Format the data from the line containing "Unit 12 focused" through the line containing "A significant part", inclusive, as a Markdown table with columns Row and Line Text. Skip blank lines, and number each remaining line in order.

**RECORDS:**
= = = = =
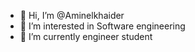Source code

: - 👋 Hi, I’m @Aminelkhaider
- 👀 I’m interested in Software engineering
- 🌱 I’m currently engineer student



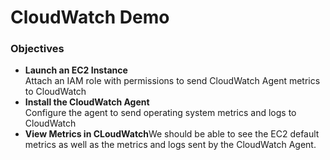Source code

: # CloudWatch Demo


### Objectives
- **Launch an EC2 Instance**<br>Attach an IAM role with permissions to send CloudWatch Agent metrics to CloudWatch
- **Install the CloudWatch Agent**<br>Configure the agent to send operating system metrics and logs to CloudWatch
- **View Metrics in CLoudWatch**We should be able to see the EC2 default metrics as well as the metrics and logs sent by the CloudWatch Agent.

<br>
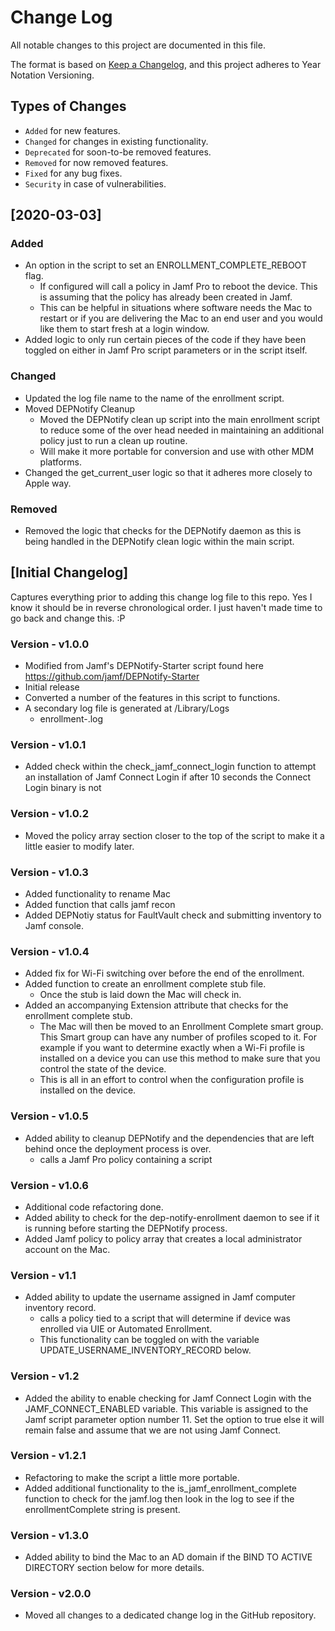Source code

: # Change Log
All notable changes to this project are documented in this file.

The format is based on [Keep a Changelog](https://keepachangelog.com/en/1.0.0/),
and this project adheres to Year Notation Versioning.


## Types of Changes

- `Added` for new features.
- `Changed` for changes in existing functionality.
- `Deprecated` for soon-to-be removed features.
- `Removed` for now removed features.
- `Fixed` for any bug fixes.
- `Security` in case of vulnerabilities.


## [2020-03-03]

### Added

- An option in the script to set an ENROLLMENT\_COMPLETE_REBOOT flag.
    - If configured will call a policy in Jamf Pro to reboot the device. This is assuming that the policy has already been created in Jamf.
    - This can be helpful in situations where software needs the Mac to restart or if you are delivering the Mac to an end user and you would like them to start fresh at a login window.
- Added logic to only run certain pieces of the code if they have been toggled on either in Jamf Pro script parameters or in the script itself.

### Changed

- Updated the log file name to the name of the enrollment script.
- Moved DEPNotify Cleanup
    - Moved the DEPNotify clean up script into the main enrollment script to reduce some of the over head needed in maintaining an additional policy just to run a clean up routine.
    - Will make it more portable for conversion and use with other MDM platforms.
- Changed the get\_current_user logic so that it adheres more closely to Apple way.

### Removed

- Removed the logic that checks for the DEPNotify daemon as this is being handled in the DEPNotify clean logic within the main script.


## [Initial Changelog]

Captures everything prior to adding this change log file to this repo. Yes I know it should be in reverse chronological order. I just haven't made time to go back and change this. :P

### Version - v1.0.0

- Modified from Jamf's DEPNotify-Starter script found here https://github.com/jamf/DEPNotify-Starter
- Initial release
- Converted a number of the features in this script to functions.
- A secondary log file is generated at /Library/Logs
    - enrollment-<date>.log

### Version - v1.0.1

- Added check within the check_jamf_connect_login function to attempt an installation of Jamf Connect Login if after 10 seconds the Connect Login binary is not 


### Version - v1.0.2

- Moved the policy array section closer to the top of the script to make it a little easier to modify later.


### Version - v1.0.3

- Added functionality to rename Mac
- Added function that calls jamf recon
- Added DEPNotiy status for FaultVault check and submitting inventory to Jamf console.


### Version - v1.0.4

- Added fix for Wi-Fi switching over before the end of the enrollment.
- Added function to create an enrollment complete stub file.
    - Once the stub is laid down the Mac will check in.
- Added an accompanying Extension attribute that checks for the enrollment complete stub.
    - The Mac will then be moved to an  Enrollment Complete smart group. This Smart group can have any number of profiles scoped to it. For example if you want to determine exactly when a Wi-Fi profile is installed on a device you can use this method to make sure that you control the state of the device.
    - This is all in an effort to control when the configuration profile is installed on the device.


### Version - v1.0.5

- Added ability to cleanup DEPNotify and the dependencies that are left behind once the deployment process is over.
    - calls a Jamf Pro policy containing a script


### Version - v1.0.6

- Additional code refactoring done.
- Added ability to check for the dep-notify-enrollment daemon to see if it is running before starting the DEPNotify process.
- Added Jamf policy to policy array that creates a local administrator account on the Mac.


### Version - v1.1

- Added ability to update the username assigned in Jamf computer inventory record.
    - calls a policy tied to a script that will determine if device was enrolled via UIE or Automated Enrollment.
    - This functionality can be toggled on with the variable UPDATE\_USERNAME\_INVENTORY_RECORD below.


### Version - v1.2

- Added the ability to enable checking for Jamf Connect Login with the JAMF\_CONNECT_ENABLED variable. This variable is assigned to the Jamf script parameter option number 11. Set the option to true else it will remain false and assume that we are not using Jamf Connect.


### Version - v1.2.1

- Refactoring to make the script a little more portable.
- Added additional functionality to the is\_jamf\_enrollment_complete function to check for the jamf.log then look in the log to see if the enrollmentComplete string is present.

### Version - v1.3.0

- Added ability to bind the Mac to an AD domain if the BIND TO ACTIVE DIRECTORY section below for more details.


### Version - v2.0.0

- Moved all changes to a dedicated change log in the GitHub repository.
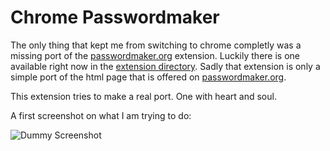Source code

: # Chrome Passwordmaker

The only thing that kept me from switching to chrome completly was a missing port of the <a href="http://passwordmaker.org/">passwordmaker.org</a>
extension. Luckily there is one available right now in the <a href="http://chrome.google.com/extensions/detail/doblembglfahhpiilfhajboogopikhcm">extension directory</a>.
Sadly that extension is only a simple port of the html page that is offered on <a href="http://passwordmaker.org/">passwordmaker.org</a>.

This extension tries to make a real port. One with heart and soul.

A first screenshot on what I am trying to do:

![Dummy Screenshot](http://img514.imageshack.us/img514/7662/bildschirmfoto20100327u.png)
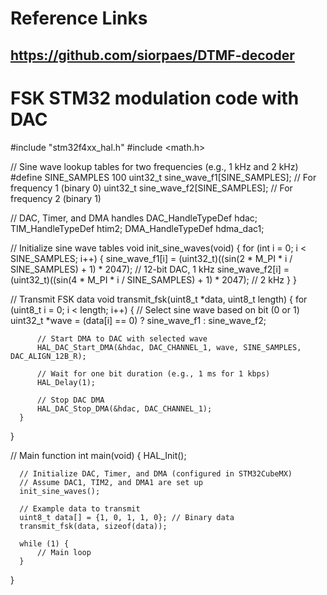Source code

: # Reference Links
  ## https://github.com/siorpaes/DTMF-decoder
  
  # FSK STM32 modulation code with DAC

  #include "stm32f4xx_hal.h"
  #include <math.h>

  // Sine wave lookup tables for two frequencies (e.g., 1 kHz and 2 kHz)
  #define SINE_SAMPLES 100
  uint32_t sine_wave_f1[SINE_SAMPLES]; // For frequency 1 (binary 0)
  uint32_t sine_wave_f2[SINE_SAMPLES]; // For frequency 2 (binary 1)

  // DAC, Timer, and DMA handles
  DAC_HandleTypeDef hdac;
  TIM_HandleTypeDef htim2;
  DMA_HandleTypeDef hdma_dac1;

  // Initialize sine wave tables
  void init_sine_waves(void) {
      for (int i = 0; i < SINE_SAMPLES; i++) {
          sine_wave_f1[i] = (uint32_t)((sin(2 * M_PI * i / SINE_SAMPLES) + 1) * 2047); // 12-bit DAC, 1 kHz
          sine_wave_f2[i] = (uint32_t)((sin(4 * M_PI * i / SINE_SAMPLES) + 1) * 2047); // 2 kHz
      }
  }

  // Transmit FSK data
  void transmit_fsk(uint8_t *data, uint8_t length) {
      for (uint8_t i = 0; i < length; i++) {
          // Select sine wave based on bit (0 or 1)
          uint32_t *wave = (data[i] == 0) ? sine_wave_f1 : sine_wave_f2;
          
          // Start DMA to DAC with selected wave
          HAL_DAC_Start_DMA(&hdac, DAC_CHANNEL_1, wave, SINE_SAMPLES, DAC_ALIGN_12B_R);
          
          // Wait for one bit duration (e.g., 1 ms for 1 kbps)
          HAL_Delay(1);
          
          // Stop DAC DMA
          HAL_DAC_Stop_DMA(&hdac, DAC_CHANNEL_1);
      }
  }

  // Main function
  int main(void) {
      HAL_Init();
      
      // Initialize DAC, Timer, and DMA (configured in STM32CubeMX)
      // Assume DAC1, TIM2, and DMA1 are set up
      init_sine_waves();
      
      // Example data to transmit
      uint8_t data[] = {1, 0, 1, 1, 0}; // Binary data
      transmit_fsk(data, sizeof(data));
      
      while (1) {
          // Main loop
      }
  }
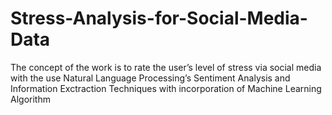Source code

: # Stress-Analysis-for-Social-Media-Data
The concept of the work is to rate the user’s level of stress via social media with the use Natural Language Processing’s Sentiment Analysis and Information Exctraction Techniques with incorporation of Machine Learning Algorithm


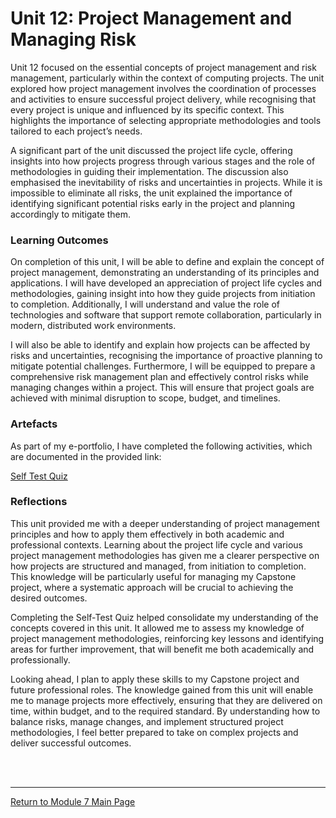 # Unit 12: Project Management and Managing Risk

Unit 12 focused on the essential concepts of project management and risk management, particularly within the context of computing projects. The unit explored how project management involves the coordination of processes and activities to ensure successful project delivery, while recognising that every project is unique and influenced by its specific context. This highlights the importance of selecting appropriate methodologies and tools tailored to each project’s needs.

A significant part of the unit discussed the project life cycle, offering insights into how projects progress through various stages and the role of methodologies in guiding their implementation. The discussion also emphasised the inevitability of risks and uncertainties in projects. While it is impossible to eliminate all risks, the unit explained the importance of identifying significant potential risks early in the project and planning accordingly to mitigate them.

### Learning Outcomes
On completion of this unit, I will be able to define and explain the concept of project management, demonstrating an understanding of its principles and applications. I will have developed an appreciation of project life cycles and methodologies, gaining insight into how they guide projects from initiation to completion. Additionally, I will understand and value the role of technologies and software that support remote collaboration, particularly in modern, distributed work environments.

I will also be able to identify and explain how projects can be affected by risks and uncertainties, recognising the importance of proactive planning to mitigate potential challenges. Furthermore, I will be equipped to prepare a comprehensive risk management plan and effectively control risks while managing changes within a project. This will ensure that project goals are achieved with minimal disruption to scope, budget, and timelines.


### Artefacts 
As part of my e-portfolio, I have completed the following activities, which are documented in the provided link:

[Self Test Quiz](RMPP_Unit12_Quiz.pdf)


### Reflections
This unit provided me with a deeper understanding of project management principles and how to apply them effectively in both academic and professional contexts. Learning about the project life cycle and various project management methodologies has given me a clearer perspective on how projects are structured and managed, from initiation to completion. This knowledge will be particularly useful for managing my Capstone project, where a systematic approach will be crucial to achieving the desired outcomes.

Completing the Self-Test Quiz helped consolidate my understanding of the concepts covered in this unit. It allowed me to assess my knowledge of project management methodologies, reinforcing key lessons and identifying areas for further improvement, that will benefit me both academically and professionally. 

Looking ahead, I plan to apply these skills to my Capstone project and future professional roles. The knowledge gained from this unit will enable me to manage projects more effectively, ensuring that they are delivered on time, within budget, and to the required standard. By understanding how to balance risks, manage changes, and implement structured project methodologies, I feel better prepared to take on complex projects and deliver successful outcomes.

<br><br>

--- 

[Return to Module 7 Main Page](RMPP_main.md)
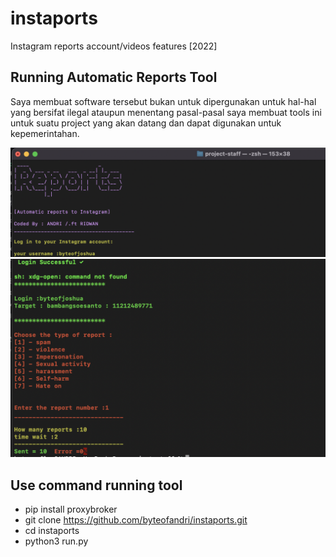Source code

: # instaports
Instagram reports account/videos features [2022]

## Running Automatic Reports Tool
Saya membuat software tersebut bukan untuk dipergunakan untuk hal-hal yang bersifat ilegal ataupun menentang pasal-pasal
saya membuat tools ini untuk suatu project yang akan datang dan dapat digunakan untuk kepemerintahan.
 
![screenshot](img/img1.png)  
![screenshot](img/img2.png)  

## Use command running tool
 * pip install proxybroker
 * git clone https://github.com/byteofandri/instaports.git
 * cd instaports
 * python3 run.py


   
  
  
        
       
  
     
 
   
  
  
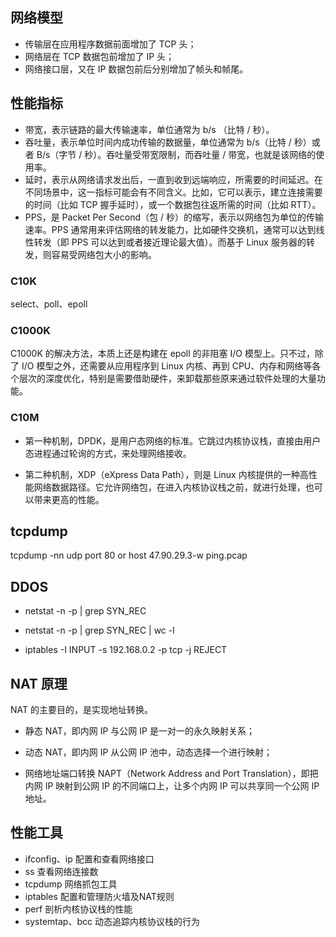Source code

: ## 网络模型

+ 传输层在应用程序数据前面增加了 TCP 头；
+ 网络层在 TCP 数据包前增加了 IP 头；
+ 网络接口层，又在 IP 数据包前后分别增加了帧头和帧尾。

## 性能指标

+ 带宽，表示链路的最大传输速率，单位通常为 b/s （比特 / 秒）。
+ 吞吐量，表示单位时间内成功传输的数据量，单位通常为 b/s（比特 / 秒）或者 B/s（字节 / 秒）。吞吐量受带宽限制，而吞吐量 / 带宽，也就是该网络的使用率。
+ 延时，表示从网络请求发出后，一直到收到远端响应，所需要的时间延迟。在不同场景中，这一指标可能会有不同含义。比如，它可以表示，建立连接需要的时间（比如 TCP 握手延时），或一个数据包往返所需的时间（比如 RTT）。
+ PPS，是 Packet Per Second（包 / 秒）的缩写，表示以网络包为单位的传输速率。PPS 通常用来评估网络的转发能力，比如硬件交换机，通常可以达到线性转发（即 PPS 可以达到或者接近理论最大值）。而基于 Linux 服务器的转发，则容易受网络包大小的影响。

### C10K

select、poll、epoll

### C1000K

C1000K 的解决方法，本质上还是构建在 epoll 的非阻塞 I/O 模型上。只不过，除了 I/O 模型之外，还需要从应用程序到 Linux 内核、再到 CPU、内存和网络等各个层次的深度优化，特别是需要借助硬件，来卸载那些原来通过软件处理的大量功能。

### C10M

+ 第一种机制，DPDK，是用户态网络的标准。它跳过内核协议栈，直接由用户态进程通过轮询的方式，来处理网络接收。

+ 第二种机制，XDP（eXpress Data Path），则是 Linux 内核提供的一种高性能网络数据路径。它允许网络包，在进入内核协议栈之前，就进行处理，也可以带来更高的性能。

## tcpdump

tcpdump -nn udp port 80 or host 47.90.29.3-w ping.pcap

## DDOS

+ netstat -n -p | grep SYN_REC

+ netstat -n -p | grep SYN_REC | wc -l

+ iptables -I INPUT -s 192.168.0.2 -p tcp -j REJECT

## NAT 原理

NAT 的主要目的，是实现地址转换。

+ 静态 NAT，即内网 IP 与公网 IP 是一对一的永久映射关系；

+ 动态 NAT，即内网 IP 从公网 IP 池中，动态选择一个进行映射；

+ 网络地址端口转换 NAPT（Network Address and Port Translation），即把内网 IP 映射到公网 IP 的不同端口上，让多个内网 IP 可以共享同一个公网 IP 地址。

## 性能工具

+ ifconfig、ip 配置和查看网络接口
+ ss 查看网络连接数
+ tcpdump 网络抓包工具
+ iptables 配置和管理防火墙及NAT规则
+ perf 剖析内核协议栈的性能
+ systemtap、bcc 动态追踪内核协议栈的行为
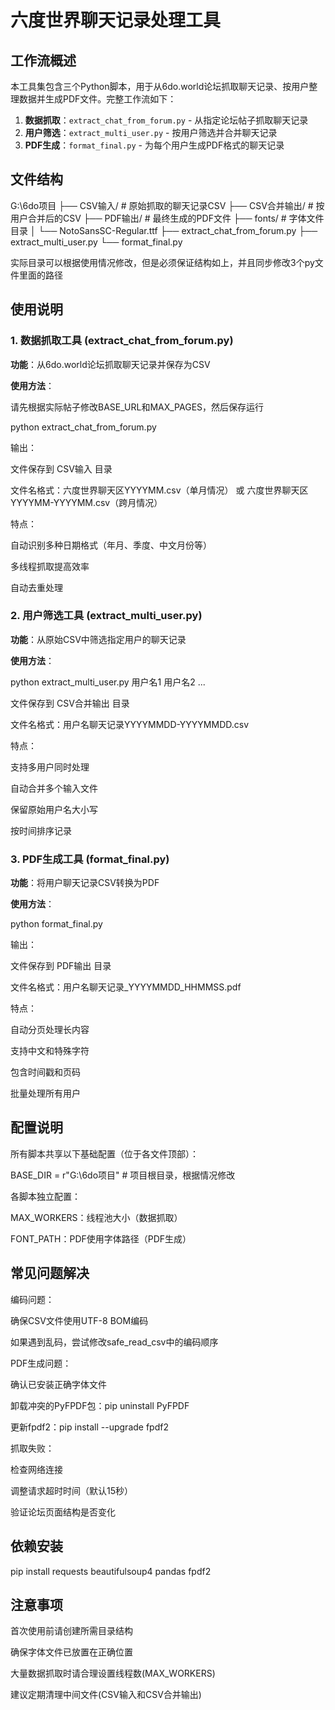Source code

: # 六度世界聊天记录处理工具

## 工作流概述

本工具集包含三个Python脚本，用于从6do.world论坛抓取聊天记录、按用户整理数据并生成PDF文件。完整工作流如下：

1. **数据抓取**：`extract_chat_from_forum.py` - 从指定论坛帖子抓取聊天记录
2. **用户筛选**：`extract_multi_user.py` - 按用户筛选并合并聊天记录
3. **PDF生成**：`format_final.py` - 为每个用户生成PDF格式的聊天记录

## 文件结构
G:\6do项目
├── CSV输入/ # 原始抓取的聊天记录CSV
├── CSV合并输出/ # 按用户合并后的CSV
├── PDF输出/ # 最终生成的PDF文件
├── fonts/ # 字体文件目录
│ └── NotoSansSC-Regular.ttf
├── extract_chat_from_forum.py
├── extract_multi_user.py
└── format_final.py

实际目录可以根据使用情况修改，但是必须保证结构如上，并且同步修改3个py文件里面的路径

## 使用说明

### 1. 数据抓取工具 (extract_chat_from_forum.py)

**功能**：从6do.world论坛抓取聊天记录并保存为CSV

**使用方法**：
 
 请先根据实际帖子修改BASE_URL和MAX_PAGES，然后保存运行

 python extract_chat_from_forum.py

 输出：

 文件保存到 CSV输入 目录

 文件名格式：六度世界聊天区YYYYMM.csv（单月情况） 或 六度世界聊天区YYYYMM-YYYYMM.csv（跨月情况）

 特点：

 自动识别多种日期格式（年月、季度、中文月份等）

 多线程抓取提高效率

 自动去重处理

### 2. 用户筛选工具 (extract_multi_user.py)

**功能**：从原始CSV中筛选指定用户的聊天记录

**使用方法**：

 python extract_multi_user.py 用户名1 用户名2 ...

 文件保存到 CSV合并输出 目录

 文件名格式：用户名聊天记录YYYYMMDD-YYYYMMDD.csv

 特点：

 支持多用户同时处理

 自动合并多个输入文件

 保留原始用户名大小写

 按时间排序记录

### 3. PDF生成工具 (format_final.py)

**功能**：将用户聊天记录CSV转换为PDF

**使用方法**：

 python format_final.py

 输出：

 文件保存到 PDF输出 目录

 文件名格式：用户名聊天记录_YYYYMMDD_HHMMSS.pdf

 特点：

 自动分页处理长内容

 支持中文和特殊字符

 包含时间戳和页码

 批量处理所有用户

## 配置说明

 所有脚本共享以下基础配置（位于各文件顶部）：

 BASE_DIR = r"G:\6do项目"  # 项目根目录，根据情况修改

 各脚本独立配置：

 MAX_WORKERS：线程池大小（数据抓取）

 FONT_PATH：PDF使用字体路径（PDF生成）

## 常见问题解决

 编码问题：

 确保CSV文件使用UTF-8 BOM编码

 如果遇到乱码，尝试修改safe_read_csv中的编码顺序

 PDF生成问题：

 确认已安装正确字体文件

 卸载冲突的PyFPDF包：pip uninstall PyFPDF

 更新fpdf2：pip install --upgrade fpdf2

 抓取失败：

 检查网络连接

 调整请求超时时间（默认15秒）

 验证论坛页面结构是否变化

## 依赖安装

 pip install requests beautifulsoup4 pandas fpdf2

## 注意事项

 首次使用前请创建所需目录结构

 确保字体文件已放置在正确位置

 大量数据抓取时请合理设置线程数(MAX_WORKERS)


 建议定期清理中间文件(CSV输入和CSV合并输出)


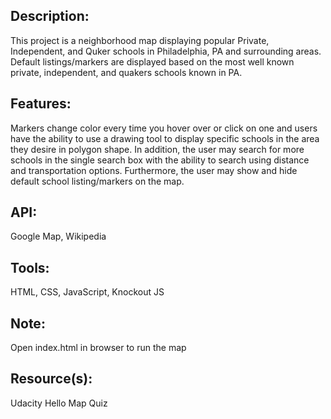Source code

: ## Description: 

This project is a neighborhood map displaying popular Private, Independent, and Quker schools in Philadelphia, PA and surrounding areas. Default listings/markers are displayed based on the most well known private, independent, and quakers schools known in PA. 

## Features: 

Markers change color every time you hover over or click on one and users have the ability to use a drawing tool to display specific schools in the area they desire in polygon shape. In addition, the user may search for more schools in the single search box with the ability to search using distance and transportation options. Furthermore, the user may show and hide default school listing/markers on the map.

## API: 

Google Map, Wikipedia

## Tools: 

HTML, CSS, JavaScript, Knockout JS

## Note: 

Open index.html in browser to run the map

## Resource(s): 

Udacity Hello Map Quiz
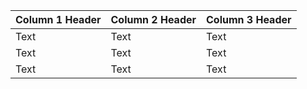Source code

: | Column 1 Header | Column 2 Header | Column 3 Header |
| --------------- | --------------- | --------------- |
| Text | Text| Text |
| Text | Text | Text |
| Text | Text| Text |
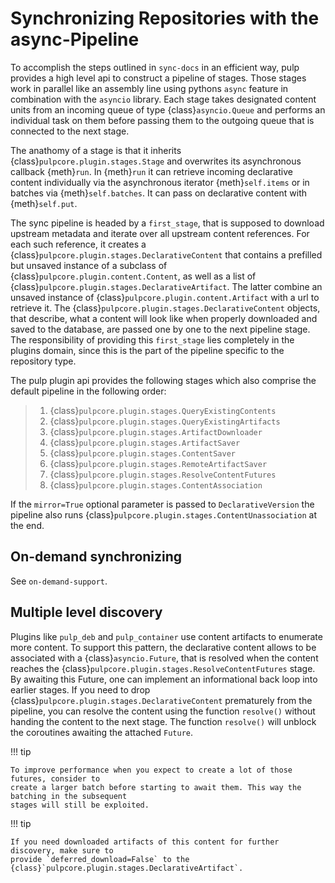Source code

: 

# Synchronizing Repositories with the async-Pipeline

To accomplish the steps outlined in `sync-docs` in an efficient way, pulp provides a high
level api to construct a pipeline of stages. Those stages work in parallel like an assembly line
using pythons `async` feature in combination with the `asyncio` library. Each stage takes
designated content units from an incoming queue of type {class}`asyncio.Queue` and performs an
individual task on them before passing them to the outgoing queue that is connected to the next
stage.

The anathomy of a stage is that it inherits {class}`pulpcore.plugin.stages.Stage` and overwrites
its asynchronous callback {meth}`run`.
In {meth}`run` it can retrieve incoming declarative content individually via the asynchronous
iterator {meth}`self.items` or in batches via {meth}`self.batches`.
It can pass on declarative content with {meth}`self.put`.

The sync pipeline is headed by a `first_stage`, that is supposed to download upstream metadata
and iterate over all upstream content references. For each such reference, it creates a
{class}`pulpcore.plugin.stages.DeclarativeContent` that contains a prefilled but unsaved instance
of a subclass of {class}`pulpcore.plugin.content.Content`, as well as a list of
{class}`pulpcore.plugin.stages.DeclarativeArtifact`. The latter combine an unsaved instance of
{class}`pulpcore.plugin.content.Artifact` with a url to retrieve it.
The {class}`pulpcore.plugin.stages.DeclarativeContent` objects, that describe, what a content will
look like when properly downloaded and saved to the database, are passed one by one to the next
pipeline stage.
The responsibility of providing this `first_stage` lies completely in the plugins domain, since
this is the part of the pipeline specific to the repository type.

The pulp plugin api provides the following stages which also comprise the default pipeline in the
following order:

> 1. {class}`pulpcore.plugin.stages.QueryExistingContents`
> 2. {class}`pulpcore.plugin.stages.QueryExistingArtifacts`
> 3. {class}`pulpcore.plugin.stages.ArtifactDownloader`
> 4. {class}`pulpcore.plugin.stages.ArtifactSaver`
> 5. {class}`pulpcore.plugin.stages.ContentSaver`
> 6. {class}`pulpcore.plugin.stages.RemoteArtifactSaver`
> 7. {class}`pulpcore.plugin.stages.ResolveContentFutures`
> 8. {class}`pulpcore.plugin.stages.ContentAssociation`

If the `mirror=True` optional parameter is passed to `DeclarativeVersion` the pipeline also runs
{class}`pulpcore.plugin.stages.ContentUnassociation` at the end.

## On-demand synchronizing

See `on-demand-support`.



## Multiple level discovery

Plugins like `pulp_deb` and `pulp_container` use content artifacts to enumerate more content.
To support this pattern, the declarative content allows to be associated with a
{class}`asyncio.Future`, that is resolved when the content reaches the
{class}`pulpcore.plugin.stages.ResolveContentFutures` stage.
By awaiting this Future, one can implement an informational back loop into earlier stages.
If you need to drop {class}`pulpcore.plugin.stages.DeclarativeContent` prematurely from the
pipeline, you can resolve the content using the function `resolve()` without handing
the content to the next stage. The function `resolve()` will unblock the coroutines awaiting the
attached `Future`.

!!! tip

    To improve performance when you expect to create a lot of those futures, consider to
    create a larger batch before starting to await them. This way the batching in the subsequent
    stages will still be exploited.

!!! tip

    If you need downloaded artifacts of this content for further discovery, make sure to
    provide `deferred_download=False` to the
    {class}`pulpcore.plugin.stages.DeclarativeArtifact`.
= = = = =
**ANSWER BELOW:**
| Row | Line Text |
|---|---|
| 1 | Unit 12 focused on the essential concepts of project management and risk management, particularly within the context of computing projects. The unit explored how project management involves the coordination of processes and activities to ensure successful project delivery, while recognising that every project is unique and influenced by its specific context. This highlights the importance of selecting appropriate methodologies and tools tailored to each project’s needs. |
| 2 | A significant part of the unit discussed the project life cycle, offering insights into how projects progress through various stages and the role of methodologies in guiding their implementation. The discussion also emphasised the inevitability of risks and uncertainties in projects. While it is impossible to eliminate all risks, the unit explained the importance of identifying significant potential risks early in the project and planning accordingly to mitigate them. |